Daß IT neue Zielgruppen für die Bildungsangebote einer Universität durchaus begeistern kann, zeigte Sonja Kramhöller aus St. Gallen. Das Projekt Genius (Groupware Enabled Learning Environments for the Education in Management at the University of St. Gallen) geht aus Forschungen zu den Themen Knowledge-Management und Interaktive Lernprozesse hervor. Erstmals in der Schweizer Universitätslandschaft gründete man Ende 1997 ein Learning-Center, in dem verschiedene Methoden der Wissensaneignung unter die Lupe genommen werden.

Durch Kombination beispielsweise aus "learning by doing" und "learning through discovery and reflection" würden laut Kramhöller neue Studienformen entstehen, die in interaktiven Umgebungen auf die individuellen Lernbedürfnisse des Studenten besser als bisher eingehen können. Allerdings wies Kramhöller darauf hin, daß ein erster Versuch, das Projekt in die Tat umzusetzen, fast an den Vorstellungen der Anwender gescheitert wäre. Rechtsanwälte, die sich zum Master of European and International Business Law weiterbilden wollten, hätten sich in der virtuellen Welt sehr schwergetan.
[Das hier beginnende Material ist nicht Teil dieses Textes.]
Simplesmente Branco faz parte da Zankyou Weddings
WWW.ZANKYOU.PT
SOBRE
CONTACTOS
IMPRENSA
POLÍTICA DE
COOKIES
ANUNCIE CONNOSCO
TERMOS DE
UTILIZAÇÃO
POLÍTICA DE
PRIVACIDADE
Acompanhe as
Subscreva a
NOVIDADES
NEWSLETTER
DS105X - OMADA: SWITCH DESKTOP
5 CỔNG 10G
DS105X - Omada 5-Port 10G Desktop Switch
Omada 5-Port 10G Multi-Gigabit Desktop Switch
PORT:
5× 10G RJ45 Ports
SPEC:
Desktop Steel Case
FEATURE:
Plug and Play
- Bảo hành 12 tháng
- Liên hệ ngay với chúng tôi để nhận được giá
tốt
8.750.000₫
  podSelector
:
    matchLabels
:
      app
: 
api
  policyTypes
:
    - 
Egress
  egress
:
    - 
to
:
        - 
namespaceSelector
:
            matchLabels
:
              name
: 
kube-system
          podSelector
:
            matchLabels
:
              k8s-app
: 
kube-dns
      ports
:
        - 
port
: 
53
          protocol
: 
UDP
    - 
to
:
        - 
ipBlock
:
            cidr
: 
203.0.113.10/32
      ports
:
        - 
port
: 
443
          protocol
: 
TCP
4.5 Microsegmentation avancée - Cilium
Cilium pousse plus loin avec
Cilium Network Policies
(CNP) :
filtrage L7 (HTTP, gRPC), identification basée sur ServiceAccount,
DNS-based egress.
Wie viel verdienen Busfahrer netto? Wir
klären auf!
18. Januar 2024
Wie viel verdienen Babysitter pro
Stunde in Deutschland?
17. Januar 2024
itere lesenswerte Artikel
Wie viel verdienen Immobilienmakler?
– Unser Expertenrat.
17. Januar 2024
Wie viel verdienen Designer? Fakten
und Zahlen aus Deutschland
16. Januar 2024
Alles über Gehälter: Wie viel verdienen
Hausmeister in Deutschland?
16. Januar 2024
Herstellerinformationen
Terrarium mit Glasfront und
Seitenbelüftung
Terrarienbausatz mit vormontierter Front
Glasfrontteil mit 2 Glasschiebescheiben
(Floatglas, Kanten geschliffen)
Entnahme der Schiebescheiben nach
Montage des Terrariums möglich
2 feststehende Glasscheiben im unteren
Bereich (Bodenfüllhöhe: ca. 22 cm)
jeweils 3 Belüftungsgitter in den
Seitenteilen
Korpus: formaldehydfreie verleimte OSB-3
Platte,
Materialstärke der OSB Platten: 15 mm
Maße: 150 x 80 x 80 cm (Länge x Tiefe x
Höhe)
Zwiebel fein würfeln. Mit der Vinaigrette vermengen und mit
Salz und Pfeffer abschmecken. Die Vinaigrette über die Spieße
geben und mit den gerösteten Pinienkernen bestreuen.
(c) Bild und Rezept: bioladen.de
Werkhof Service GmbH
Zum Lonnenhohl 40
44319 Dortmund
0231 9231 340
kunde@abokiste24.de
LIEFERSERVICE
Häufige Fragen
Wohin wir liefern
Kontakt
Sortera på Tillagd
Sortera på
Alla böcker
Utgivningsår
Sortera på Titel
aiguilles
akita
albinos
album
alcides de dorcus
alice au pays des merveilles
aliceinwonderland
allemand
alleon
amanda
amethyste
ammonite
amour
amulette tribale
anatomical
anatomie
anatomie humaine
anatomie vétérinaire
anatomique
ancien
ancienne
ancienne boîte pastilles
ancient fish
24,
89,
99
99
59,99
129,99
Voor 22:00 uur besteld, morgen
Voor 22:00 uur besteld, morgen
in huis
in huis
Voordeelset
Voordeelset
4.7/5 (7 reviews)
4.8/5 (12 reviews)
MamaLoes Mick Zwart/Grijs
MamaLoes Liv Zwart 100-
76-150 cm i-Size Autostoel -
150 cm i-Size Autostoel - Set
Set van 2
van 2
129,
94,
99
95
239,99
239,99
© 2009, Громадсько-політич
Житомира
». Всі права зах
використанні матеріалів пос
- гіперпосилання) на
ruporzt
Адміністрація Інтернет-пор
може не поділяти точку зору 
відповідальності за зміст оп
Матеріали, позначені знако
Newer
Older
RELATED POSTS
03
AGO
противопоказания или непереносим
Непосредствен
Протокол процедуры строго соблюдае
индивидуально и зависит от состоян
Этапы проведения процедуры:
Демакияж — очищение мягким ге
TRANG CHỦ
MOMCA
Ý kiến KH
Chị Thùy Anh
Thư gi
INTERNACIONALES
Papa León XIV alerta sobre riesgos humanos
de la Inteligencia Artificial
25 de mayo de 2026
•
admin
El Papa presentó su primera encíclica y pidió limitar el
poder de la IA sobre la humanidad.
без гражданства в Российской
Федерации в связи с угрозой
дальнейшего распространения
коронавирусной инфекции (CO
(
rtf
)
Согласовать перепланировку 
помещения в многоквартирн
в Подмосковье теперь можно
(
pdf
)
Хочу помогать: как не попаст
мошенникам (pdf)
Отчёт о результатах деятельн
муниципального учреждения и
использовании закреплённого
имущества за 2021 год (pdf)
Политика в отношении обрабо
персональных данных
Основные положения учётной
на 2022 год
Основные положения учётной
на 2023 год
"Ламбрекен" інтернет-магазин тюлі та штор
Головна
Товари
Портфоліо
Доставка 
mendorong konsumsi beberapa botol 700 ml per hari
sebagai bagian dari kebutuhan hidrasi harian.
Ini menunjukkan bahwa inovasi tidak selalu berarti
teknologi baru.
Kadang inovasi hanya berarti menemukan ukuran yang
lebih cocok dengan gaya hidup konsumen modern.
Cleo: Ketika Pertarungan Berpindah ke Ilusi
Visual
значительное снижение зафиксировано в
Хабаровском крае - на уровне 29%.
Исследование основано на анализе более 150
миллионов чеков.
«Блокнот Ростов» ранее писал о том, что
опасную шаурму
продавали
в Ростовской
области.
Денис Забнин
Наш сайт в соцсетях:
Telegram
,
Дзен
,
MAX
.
FH Furtwangen entwickelt für die Expo

Von beeindruckender Leichtigkeit gekennzeichnet ist dagegen das Projekt "Relation Ship" der Fachhochschule Furtwangen. Im Schwarzwald wollte man den Beweis antreten, daß Fakultäten durchaus zu interdisziplinärer Zusammenarbeit fähig sind. Der so entstandene Triamaran zur "ersten unbemannten Weltumsegelung" verdankt seine Geburt sowohl der interaktiven Kommunikationsplattform Lotus Notes als auch dem Internet, über die sich die beteiligten Wissenschaftler und Praktiker permanent auf dem laufenden halten. Das bewußt virtuell organisierte Projekt wird sich anläßlich der Expo in Lissabon und - sofern nichts dazwischen kommt - der Expo 2000 in Hannover sicherlich höchster medialer Wertschätzung erfreuen.

Winfried Gertz ist freier Journalist in München.